(Dataset items)
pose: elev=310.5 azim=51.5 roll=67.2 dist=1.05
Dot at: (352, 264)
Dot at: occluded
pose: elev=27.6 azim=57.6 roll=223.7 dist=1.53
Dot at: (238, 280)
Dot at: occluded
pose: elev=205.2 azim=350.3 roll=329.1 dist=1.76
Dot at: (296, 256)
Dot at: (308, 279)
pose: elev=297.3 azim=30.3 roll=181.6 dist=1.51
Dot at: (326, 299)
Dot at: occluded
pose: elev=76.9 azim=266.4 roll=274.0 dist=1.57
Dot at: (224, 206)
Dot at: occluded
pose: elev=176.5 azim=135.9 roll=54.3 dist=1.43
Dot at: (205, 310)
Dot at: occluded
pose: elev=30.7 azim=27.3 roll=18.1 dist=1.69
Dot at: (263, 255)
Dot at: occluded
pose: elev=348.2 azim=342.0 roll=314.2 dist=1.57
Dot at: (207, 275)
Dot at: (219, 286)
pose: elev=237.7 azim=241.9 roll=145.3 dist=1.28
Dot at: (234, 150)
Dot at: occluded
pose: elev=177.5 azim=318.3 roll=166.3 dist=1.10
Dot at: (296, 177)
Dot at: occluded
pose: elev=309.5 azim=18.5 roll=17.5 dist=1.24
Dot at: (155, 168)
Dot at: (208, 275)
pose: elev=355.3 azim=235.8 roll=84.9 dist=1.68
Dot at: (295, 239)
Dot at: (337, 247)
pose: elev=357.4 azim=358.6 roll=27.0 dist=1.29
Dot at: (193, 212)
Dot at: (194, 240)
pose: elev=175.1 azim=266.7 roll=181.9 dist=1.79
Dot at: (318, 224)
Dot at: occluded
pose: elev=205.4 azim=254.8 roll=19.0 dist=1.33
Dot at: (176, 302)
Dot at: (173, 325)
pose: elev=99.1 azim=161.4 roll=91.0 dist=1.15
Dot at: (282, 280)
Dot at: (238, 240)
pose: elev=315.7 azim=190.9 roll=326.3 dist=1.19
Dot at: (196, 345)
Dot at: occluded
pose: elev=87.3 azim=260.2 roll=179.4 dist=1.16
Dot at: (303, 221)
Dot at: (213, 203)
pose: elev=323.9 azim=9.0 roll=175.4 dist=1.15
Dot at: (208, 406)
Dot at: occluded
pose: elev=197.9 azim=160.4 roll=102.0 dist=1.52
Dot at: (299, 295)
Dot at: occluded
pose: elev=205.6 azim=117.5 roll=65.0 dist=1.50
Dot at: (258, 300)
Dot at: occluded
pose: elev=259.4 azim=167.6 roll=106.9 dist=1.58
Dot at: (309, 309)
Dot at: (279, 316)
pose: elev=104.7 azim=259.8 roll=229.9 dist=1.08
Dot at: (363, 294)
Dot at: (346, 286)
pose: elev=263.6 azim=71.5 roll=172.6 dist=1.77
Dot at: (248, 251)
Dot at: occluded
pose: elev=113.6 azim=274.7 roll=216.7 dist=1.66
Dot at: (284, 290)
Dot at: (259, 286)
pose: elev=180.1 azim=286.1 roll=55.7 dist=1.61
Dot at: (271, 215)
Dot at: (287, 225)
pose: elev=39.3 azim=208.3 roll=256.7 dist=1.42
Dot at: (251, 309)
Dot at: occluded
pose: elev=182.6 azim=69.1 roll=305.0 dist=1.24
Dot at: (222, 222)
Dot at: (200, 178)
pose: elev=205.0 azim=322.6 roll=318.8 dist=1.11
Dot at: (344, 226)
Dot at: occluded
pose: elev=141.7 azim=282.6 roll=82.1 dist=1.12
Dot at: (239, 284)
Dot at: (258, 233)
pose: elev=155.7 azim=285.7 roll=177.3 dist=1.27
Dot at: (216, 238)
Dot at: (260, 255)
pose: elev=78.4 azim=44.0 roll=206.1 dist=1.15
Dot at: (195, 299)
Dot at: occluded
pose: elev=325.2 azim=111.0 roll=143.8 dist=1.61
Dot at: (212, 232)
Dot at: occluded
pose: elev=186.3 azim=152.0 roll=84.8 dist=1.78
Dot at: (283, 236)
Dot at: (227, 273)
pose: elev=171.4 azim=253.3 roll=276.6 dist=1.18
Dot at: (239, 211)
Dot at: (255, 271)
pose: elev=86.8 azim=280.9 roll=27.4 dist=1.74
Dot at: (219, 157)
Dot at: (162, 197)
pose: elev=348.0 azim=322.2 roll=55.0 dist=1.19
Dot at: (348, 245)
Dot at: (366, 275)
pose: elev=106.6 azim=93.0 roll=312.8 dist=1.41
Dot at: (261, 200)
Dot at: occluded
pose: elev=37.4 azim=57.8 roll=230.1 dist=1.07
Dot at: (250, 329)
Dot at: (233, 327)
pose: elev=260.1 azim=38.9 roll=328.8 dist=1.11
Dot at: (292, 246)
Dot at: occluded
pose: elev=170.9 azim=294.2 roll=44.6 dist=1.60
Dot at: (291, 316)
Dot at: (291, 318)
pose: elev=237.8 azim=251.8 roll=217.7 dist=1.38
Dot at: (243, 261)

SHORT TASK: Reproduce every row above verbatim, character for character, with nothing added or left out.

WRITTEN ANSWER:
pose: elev=310.5 azim=51.5 roll=67.2 dist=1.05
Dot at: (352, 264)
Dot at: occluded
pose: elev=27.6 azim=57.6 roll=223.7 dist=1.53
Dot at: (238, 280)
Dot at: occluded
pose: elev=205.2 azim=350.3 roll=329.1 dist=1.76
Dot at: (296, 256)
Dot at: (308, 279)
pose: elev=297.3 azim=30.3 roll=181.6 dist=1.51
Dot at: (326, 299)
Dot at: occluded
pose: elev=76.9 azim=266.4 roll=274.0 dist=1.57
Dot at: (224, 206)
Dot at: occluded
pose: elev=176.5 azim=135.9 roll=54.3 dist=1.43
Dot at: (205, 310)
Dot at: occluded
pose: elev=30.7 azim=27.3 roll=18.1 dist=1.69
Dot at: (263, 255)
Dot at: occluded
pose: elev=348.2 azim=342.0 roll=314.2 dist=1.57
Dot at: (207, 275)
Dot at: (219, 286)
pose: elev=237.7 azim=241.9 roll=145.3 dist=1.28
Dot at: (234, 150)
Dot at: occluded
pose: elev=177.5 azim=318.3 roll=166.3 dist=1.10
Dot at: (296, 177)
Dot at: occluded
pose: elev=309.5 azim=18.5 roll=17.5 dist=1.24
Dot at: (155, 168)
Dot at: (208, 275)
pose: elev=355.3 azim=235.8 roll=84.9 dist=1.68
Dot at: (295, 239)
Dot at: (337, 247)
pose: elev=357.4 azim=358.6 roll=27.0 dist=1.29
Dot at: (193, 212)
Dot at: (194, 240)
pose: elev=175.1 azim=266.7 roll=181.9 dist=1.79
Dot at: (318, 224)
Dot at: occluded
pose: elev=205.4 azim=254.8 roll=19.0 dist=1.33
Dot at: (176, 302)
Dot at: (173, 325)
pose: elev=99.1 azim=161.4 roll=91.0 dist=1.15
Dot at: (282, 280)
Dot at: (238, 240)
pose: elev=315.7 azim=190.9 roll=326.3 dist=1.19
Dot at: (196, 345)
Dot at: occluded
pose: elev=87.3 azim=260.2 roll=179.4 dist=1.16
Dot at: (303, 221)
Dot at: (213, 203)
pose: elev=323.9 azim=9.0 roll=175.4 dist=1.15
Dot at: (208, 406)
Dot at: occluded
pose: elev=197.9 azim=160.4 roll=102.0 dist=1.52
Dot at: (299, 295)
Dot at: occluded
pose: elev=205.6 azim=117.5 roll=65.0 dist=1.50
Dot at: (258, 300)
Dot at: occluded
pose: elev=259.4 azim=167.6 roll=106.9 dist=1.58
Dot at: (309, 309)
Dot at: (279, 316)
pose: elev=104.7 azim=259.8 roll=229.9 dist=1.08
Dot at: (363, 294)
Dot at: (346, 286)
pose: elev=263.6 azim=71.5 roll=172.6 dist=1.77
Dot at: (248, 251)
Dot at: occluded
pose: elev=113.6 azim=274.7 roll=216.7 dist=1.66
Dot at: (284, 290)
Dot at: (259, 286)
pose: elev=180.1 azim=286.1 roll=55.7 dist=1.61
Dot at: (271, 215)
Dot at: (287, 225)
pose: elev=39.3 azim=208.3 roll=256.7 dist=1.42
Dot at: (251, 309)
Dot at: occluded
pose: elev=182.6 azim=69.1 roll=305.0 dist=1.24
Dot at: (222, 222)
Dot at: (200, 178)
pose: elev=205.0 azim=322.6 roll=318.8 dist=1.11
Dot at: (344, 226)
Dot at: occluded
pose: elev=141.7 azim=282.6 roll=82.1 dist=1.12
Dot at: (239, 284)
Dot at: (258, 233)
pose: elev=155.7 azim=285.7 roll=177.3 dist=1.27
Dot at: (216, 238)
Dot at: (260, 255)
pose: elev=78.4 azim=44.0 roll=206.1 dist=1.15
Dot at: (195, 299)
Dot at: occluded
pose: elev=325.2 azim=111.0 roll=143.8 dist=1.61
Dot at: (212, 232)
Dot at: occluded
pose: elev=186.3 azim=152.0 roll=84.8 dist=1.78
Dot at: (283, 236)
Dot at: (227, 273)
pose: elev=171.4 azim=253.3 roll=276.6 dist=1.18
Dot at: (239, 211)
Dot at: (255, 271)
pose: elev=86.8 azim=280.9 roll=27.4 dist=1.74
Dot at: (219, 157)
Dot at: (162, 197)
pose: elev=348.0 azim=322.2 roll=55.0 dist=1.19
Dot at: (348, 245)
Dot at: (366, 275)
pose: elev=106.6 azim=93.0 roll=312.8 dist=1.41
Dot at: (261, 200)
Dot at: occluded
pose: elev=37.4 azim=57.8 roll=230.1 dist=1.07
Dot at: (250, 329)
Dot at: (233, 327)
pose: elev=260.1 azim=38.9 roll=328.8 dist=1.11
Dot at: (292, 246)
Dot at: occluded
pose: elev=170.9 azim=294.2 roll=44.6 dist=1.60
Dot at: (291, 316)
Dot at: (291, 318)
pose: elev=237.8 azim=251.8 roll=217.7 dist=1.38
Dot at: (243, 261)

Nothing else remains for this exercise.